People enlist professional help when making all sorts of purchases — real estate agents to help with house-hunting, travel agents to help find the perfect cruise. So I suppose it was only a matter of time before we witnessed the rise of "egg agents," professionals on a mission to help would-be parents find egg donors with the hottest genetic code.

“We’re people who search high and low for women who have qualities that other people would desire,” Shellie Smith, founder of The Egg Donor Program in California, told TODAY. Desirable donors can make between $8,000 and $10,000 a pop.

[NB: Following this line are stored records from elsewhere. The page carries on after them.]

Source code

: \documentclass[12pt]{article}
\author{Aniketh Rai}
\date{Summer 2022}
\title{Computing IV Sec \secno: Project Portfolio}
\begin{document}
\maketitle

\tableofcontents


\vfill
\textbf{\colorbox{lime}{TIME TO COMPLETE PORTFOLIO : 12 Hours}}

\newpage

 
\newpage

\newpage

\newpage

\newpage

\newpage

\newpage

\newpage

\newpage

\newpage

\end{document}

But even getting through the initial application process can be quite an undertaking. Egg donor screenings require extensive info about things such as ancestry and family health history, which makes sense; but they may also ask about things like body type, hobbies, and college GPA.

Comparing the screening process for sperm donation and egg donation can be very telling. Eggs and sperm each contain half the genetic material needed to create an embryo, so one would think potential parents would be equally concerned with the qualities of both types of donors. But as Yale sociology professor Rene Almeling demonstrated in her book Sex Cells: The Medical Market for Eggs and Sperm , the markets are vastly different in a way that reflects stereotypical assumptions about gender roles. For instance, sperm banks often require men to have a college degree, though egg agencies don't; egg donors, meanwhile, are often subjected to more rigorous scrutiny of their looks.